Farm loan waivers

Context

  • According to reports, the Central government is discussing a scheme to waive outstanding farm loans in the aftermath of widespread farmers’ protests between March and December 2018 .
  • Till now, at least 11 States have announced schemes to waive outstanding farm loans: Madhya Pradesh, Uttar Pradesh, Karnataka, Tamil Nadu, Maharashtra, Chhattisgarh, Punjab, Andhra Pradesh, Telangana, Assam and Rajasthan.
  • The pitch for waivers among States has added to the pressure on the Central government for a nationwide farm loan waiver.

Opinion

  • Economists and bankers are sharply divided on whether farm loan waivers are desirable.
  • One section of economists and hard-nosed bankers argues that loan waivers represent poor policy for a variety of reasons.
  • First, loan waivers have “reputational consequences”; that is, they adversely affect the repayment discipline of farmers, leading to a rise in defaults in future.
  • Second, earlier debt waiver schemes have not led to increases in investment or productivity in agriculture.
  • Third, after the implementation of debt waiver schemes, a farmer’s access to formal sector lenders declines, leading to a rise in his dependence on informal sector lenders;
  • The waivers lead to the shrinkage of a farmer’s future access to formal sector credit.

Critically assessment

  • To begin with, there have only been two nationwide loan waiver programmes in India after Independence: in 1990 and 2008.
  • The accompanying image gives data on agricultural non-performing assets (NPAs) of banks before and after the 2008 waiver, and throws up two conclusions.
  • First, farmers are most disciplined in their repayment behaviour.
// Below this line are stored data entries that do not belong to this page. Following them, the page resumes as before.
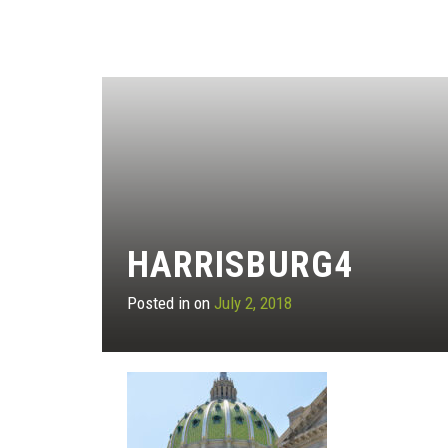
HARRISBURG4
Posted in on
July 2, 2018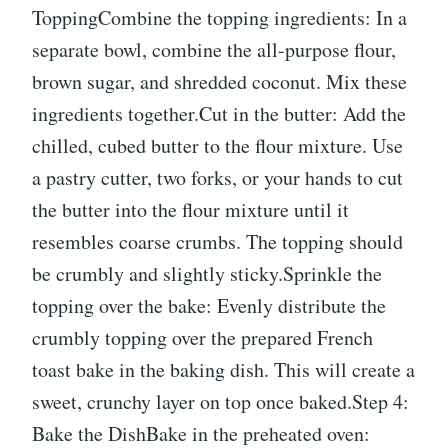
ToppingCombine the topping ingredients: In a
separate bowl, combine the all-purpose flour,
brown sugar, and shredded coconut. Mix these
ingredients together.Cut in the butter: Add the
chilled, cubed butter to the flour mixture. Use
a pastry cutter, two forks, or your hands to cut
the butter into the flour mixture until it
resembles coarse crumbs. The topping should
be crumbly and slightly sticky.Sprinkle the
topping over the bake: Evenly distribute the
crumbly topping over the prepared French
toast bake in the baking dish. This will create a
sweet, crunchy layer on top once baked.Step 4:
Bake the DishBake in the preheated oven: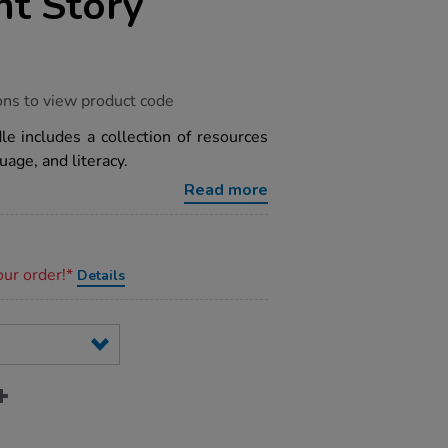
t Story
ons to view product code
e includes a collection of resources
age, and literacy.
Read more
our order!*
Details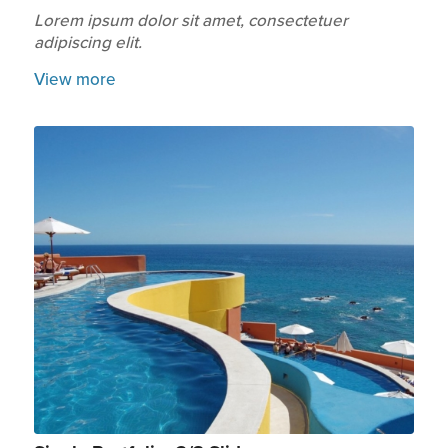
Lorem ipsum dolor sit amet, consectetuer
adipiscing elit.
View more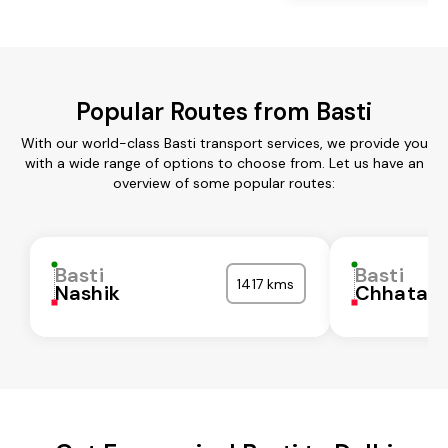
Popular Routes from Basti
With our world-class Basti transport services, we provide you
with a wide range of options to choose from. Let us have an
overview of some popular routes:
Basti
Basti
1417 kms
Nashik
Chhatarp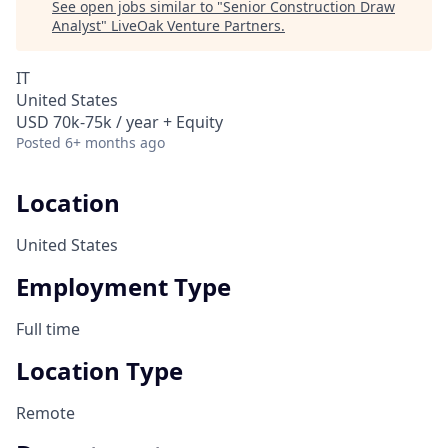
See open jobs similar to "
Senior Construction Draw
Analyst
"
LiveOak Venture Partners
.
IT
United States
USD 70k-75k / year + Equity
Posted
6+ months ago
Location
United States
Employment Type
Full time
Location Type
Remote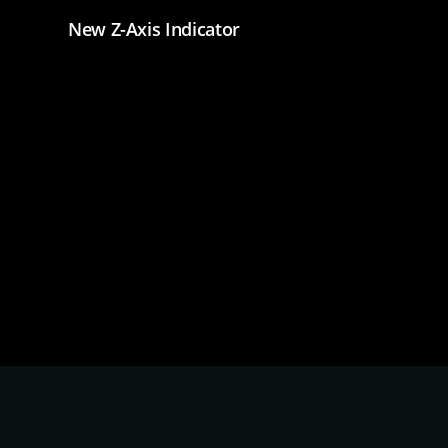
New Z-Axis Indicator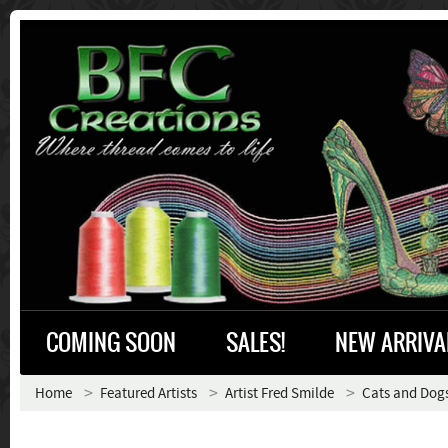
COMING SOON
SALES!
NEW ARRIVA
Home
Featured Artists
Artist Fred Smilde
Cats and Dog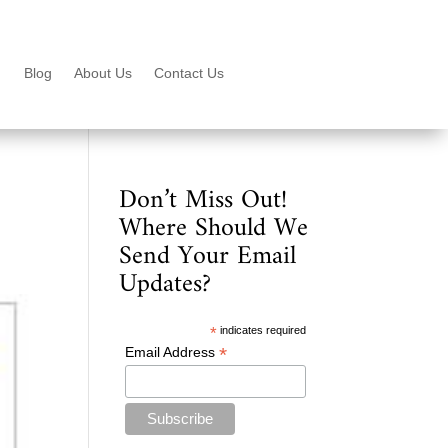
Blog
About Us
Contact Us
Don’t Miss Out!
Where Should We
Send Your Email
Updates?
*
indicates required
*
Email Address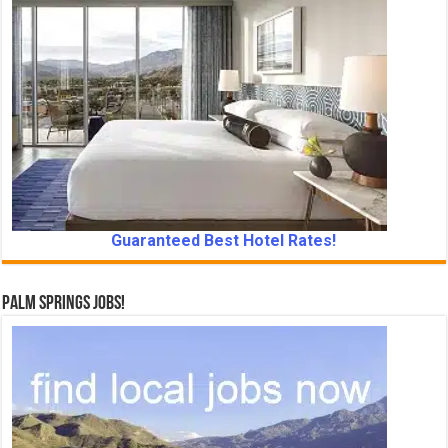
Guaranteed Best Hotel Rates!
Palm Springs Jobs!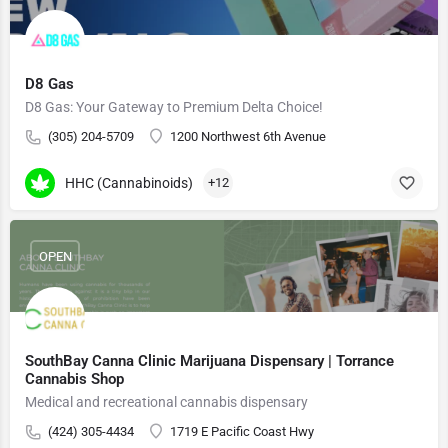
D8 Gas
D8 Gas: Your Gateway to Premium Delta Choice!
(305) 204-5709
1200 Northwest 6th Avenue
HHC (Cannabinoids)
+12
OPEN
SouthBay Canna Clinic Marijuana Dispensary | Torrance
Cannabis Shop
Medical and recreational cannabis dispensary
(424) 305-4434
1719 E Pacific Coast Hwy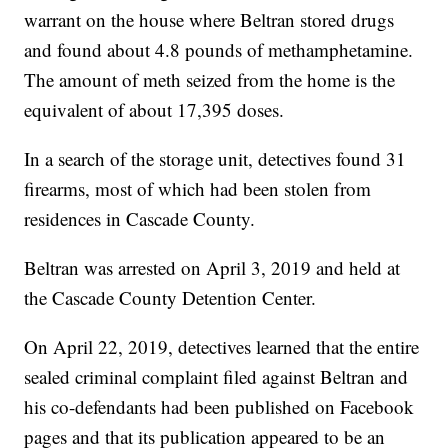
warrant on the house where Beltran stored drugs
and found about 4.8 pounds of methamphetamine.
The amount of meth seized from the home is the
equivalent of about 17,395 doses.
In a search of the storage unit, detectives found 31
firearms, most of which had been stolen from
residences in Cascade County.
Beltran was arrested on April 3, 2019 and held at
the Cascade County Detention Center.
On April 22, 2019, detectives learned that the entire
sealed criminal complaint filed against Beltran and
his co-defendants had been published on Facebook
pages and that its publication appeared to be an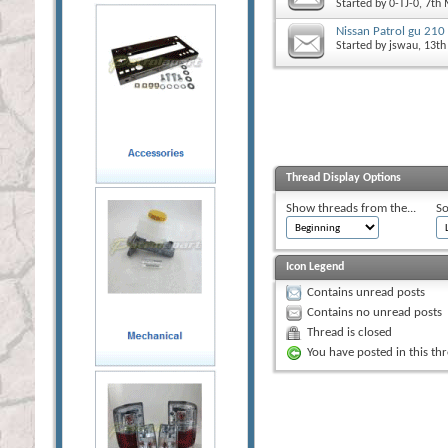
Started by
0-TJ-0
, 7th
Nissan Patrol gu 210
Started by
jswau
, 13t
Thread Display Options
Show threads from the...
So
Icon Legend
Contains unread posts
Contains no unread posts
Thread is closed
You have posted in this th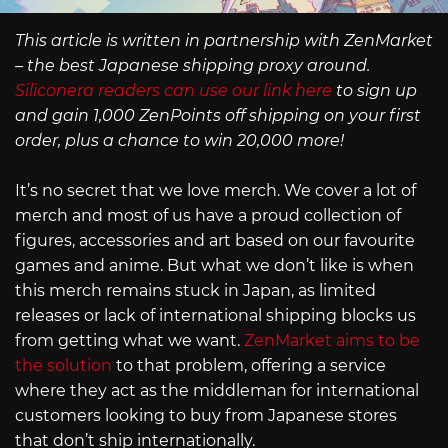
This article is written in partnership with ZenMarket
– the best Japanese shipping proxy around.
Siliconera readers can use our link here
to sign up
and gain 1,000 ZenPoints off shipping on your first
order, plus a chance to win 20,000 more!
It’s no secret that we love merch. We cover a lot of
merch and most of us have a proud collection of
figures, accessories and art based on our favourite
games and anime. But what we don’t like is when
this merch remains stuck in Japan, as limited
releases or lack of international shipping blocks us
from getting what we want.
ZenMarket aims to be
the solution
to that problem, offering a service
where they act as the middleman for international
customers looking to buy from Japanese stores
that don’t ship internationally.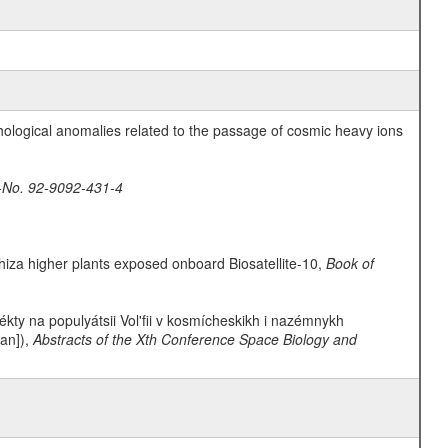
hological anomalies related to the passage of cosmic heavy ions
-No. 92-9092-431-4
rrhiza higher plants exposed onboard Biosatellite-10,
Book of
fékty na populyátsii Vol'fii v kosmícheskikh i nazémnykh
ian]),
Abstracts of the Xth Conference Space Biology and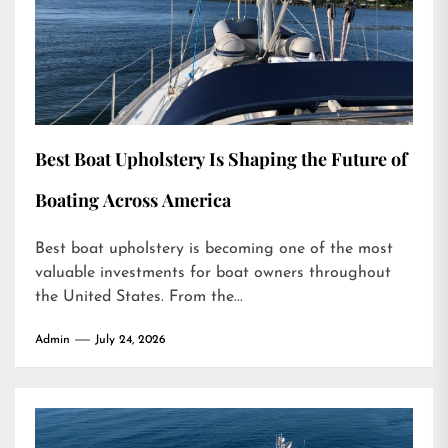
Best Boat Upholstery Is Shaping the Future of
Boating Across America
Best boat upholstery is becoming one of the most
valuable investments for boat owners throughout
the United States. From the...
Admin
July 24, 2026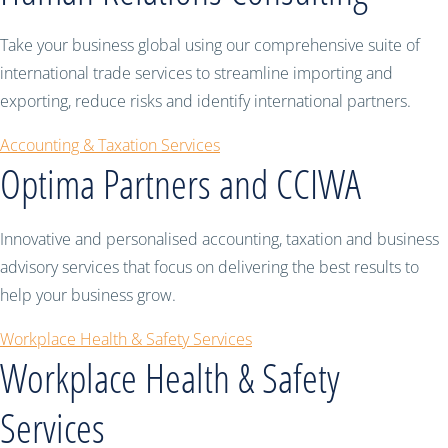
Take your business global using our comprehensive suite of
international trade services to streamline importing and
exporting, reduce risks and identify international partners.
Accounting & Taxation Services
Optima Partners and CCIWA
Innovative and personalised accounting, taxation and business
advisory services that focus on delivering the best results to
help your business grow.
Workplace Health & Safety Services
Workplace Health & Safety
Services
In September 2018, agricultural NPAs (about 8%) were far lower than in industry (about 21%).
  • The furthermore, agricultural NPAs were on a continuous decline between 2001 and 2008.
  • Second, there is no evidence to argue that the 2008 waiver led to a rise in default rates among farmers. The lowest of all NPAs after 2001 was recorded in March 2009 (2.1%), which was just after the implementation of the 2008 scheme.
  • The reason was the government’s cleaning up of the account books of banks.
  • Once this was complete, it was totally expected that NPAs would rise again to settle at a slightly higher level.
  • This was exactly what had happened: agricultural NPAs rose and settled at about 5% by 2011.

Rising NPAs

  • For two reasons, the rise of agricultural NPAs, from 2% to 5%, is no evidence for indiscipline in farmer repayment behaviour.
  • NPAs in agriculture remained stable at around 4 to 5% between 2011 and 2015. This was despite the fact that agricultural growth averaged just 1.5% between 2011 and 2015.
  • D. Subbarao, the former Reserve Bank of India Governor, had pointed out in a 2012 speech that the rise in agricultural NPAs between 2009 and 2011 was due to the “general economic slowdown” after 2009 and the introduction of new norms in the “system-wide identification of NPAs”.

Way forward

  • While loan waiver schemes are like a band-aid on a wound, it is the larger agrarian distress that demands urgent policy attention.
  • Unless there are steps ‘to raise productivity, reduce costs of cultivation by providing quality inputs at subsidised rates, provide remunerative prices following the recommendations of the Swaminathan Commission.
  • It ensure assured procurement of output, expand access to institutional credit, enhance public investment for infrastructural development, institute effective crop insurance systems and establish affordable scientific storage facilities and agro-processing industries for value addition’,
  • The farmers will continue to be bonded to low income equilibrium and repeated debt traps.